The phantasm of prostitution and its impact on certain inhibitions in daily dealings with money

The first and indispensable step, therefore, towards the enfranchisement of woman, is that she be so educated, as not to be dependent either on her father or her husband for subsistence: a position which in nine cases out of ten, makes her either the plaything or the slave of the man who feeds her; and in the tenth case, only his humble friend.

John Stuart Mill (I)

Economic dependence:
a form of female subjugation

Dependence in society is manifested in many and varied situations.

Children depend on adults, the disabled on the able-bodied, the infirmed on the healthy, the illiterate on the literate, and the poor on the wealthy.

There is a wide range of dependencies. Some, such as child dependence, are necessary; others such as the dependence of the infirmed and the disabled are painfully unavoidable.

A third type, as socially humiliating as the illiterate and the poor, is shared by women’s dependence on men.

These do not belong to the natural order. They chiefly fall within a cultural order and have been patiently constructed down the centuries by scholars and thinkers who, setting themselves up as representatives of a divine order and of an indisputable truth, condemned women to a subordinate status.

This uninterrupted, subtle and measured industry reached its pinnacle at the end of feudalism, when the regulation of society and the introduction of legislation aimed specifically at making women subordinate to men in social, cultural and economic matters.

Argentine civil code, inherited from Roman law and the Napoleonic Code, made women, together with minors and the disabled, entirely dependent on men (first on her father and later on her spouse).

Argentine civil code did not actually recognize women as legal subjects until 1968.

This subordination, which became a constitutive part of a theoretical “womanhood”, was transmitted continuously, manifestly and surreptitiously, through all the channels of cultural transmission: chiefly through education – which involved women-mothers and female school teachers – which was used to disseminate this notion.
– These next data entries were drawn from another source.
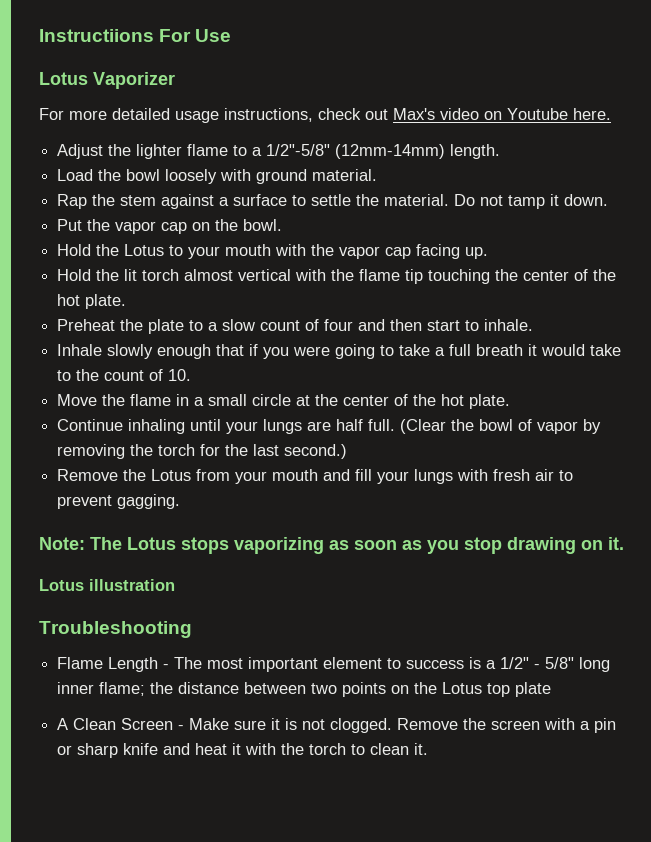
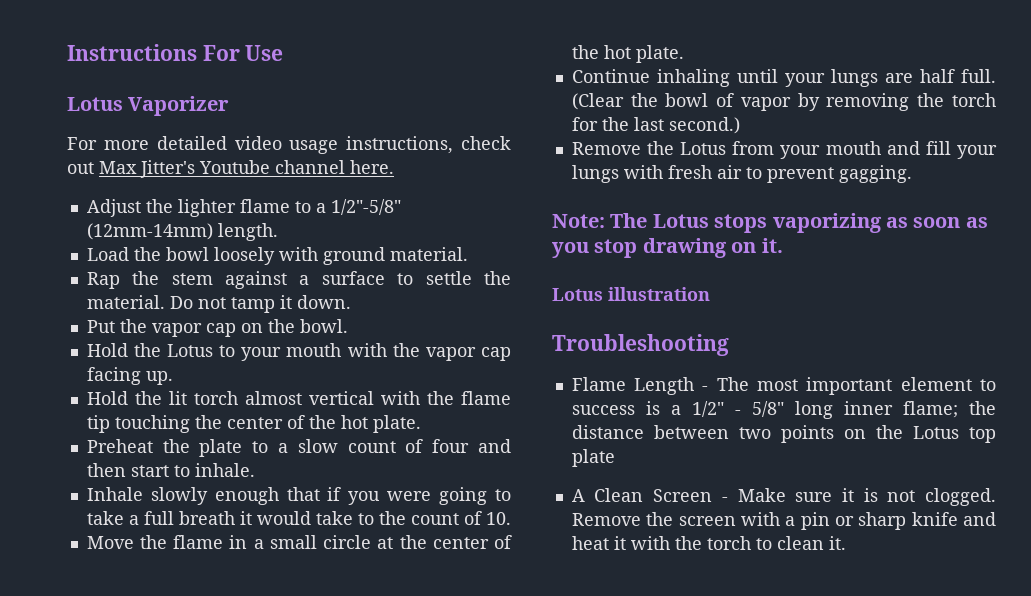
[39,29,154,42] Instructiions -> [67,44,197,61] Instructions
(170, 114) none -> [234,136,282,150] video
[393,108,568,120] Max's video on Youtube -> [99,160,345,178] Max Jitter's Youtube channel

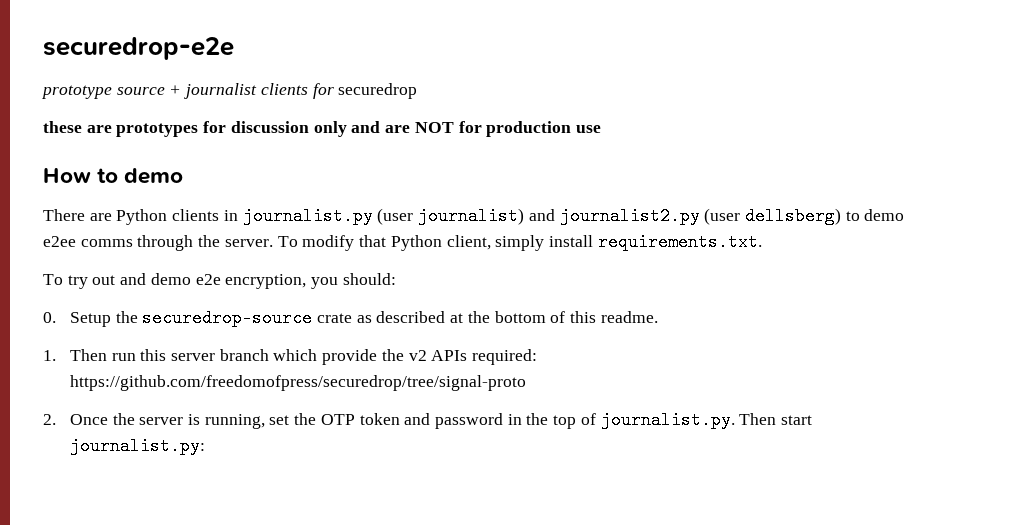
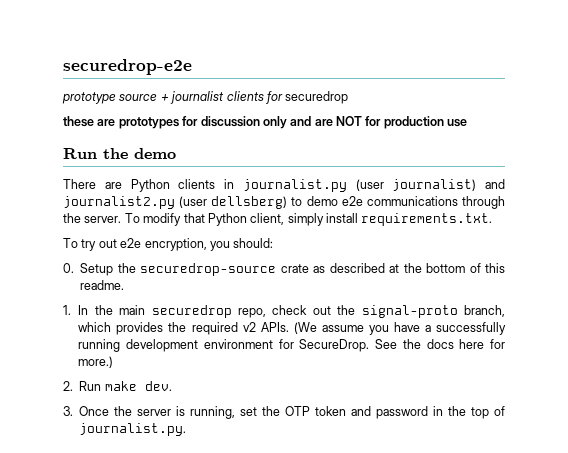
[43,168,119,183] How to -> [63,148,128,159] Run the
[43,236,133,247] e2ee comms -> [341,196,458,206] e2e communications
[120,273,191,285] and demo -> (117, 243) none
[69,349,538,365] [69,375,526,391] [43,414,56,425] Then run this server branch which provide the v2 APIs required: https://github.com/freedomofpress/securedrop/tree/signal-proto // 2. -> [78,305,505,318] [78,322,507,335] [78,339,506,352] [78,356,114,368] [63,381,172,391] [63,406,73,416] In the main securedrop repo, check out the signal-proto branch, which provides the required v2 APIs. (We assume you have a successfully running development environment for SecureDrop. See the docs here for more.) // 2. Run make dev. // 3.
[739,413,813,425] [69,437,205,455] Then start journalist.py: -> (187, 429) none

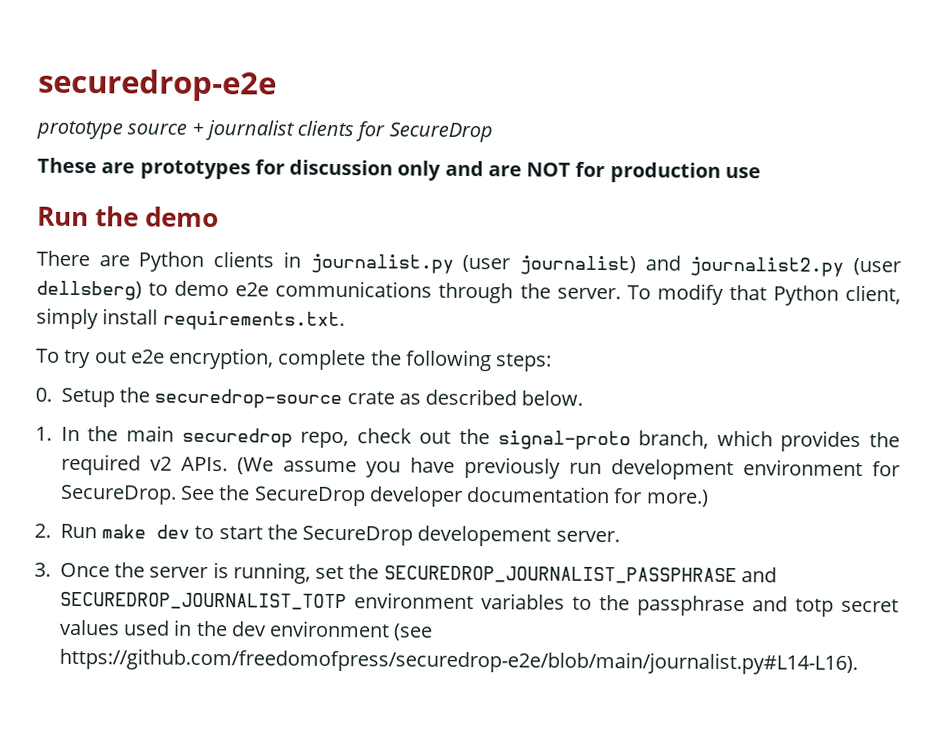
[285,91,349,104] [63,116,94,127] securedrop // these -> [388,122,493,143] [37,157,97,174] SecureDrop // These
[209,238,274,251] you should: -> [278,349,553,372] complete the following steps:
[389,263,506,273] [80,280,125,290] at the bottom of this readme. -> [521,390,584,406] below.
[424,322,507,335] [78,339,121,352] a successfully running -> [463,456,602,479] previously run
[426,339,485,349] docs here -> [253,485,611,507] SecureDrop developer documentation
[144,381,172,391] dev. -> [156,524,620,547] dev to start the SecureDrop developement server.
[285,406,505,419] [79,423,187,436] OTP token and password in the top of journalist.py. -> [383,565,777,585] [59,591,899,617] [58,619,434,641] [58,647,858,676] SECUREDROP_JOURNALIST_PASSPHRASE and SECUREDROP_JOURNALIST_TOTP environment variables to the passphrase and totp secret values used in the dev environment (see https://github.com/freedomofpress/securedrop-e2e/blob/main/journalist.py#L14-L16).

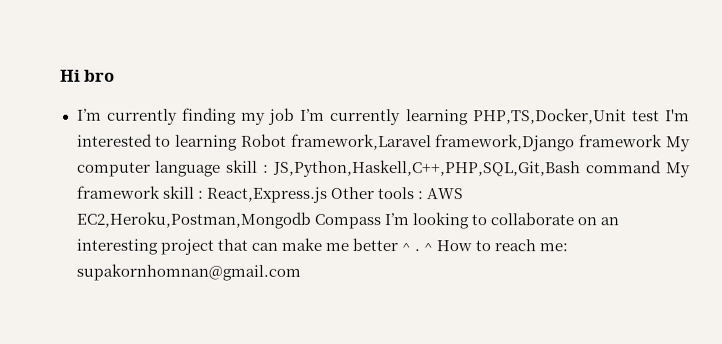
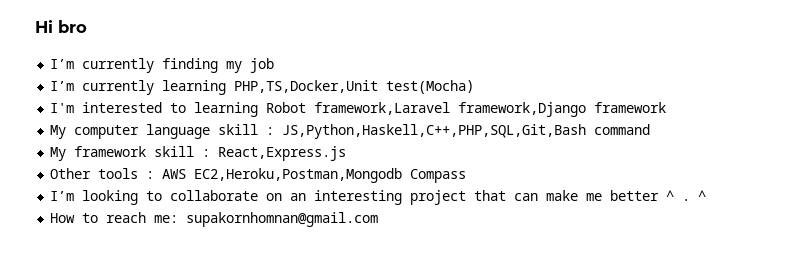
(296, 116) none -> (275, 65) //
[631,110,660,122] test -> [386,80,475,94] test(Mocha) //
(664, 141) none -> (667, 107) //
(663, 167) none -> (651, 129) //
(327, 194) none -> (347, 153) //
(381, 221) none -> (467, 176) //
(433, 247) none -> (707, 195) //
Models of womanhood, which necessarily included woman’s subordination to man,11 were passed down from generation to generation, from mothers to daughters, from women schoolteachers to pupils.

Many women, and some men who rejected sexual exploitation and discrimination, made inroads in the struggle for equality.

Some laws were amended, employment opportunities emerged, women were given access to knowledge, and eventually, in some societies (not many) and some social classes (not all), some women managed to achieve the same possibilities for development as those enjoyed by men. In present day society, women have gained access to the public realm, to paid employment, and thus to money. However, women themselves continue to perpetuate attitudes of economic subordination.

The economic independence achieved by some of these women has not afforded them a total guarantee of autonomy. They sometimes even end up renouncing the independence provided by work.12

It would be rash to think that access to money solves the problem of women’s dependence (particularly economic independence).

It’s not just a question of having access to money (which is not easy), one also has to be able to feel one has the right to possess it and feel free of any guilt in managing it and making decisions according to one’s own criteria.

And the latter happens less frequently. Despite the “raw deal” that makes women financially dependent, it is striking to note how reluctant women themselves are to push for a change.

Such reluctance might be related, among other things, and social psychological perspectives, to what I term the “phantasm of prostitution”.13

This phantasm synthesizes and condenses a number of concerns, thoughts and situations that repeatedly arose in the consciousness raising groups with women.

This phantasm, together with two others – that of the “bad mother” and “dubious femininity” – expresses a patriarchal mentality and contributes to the promotion and perpetuation of economic dependence.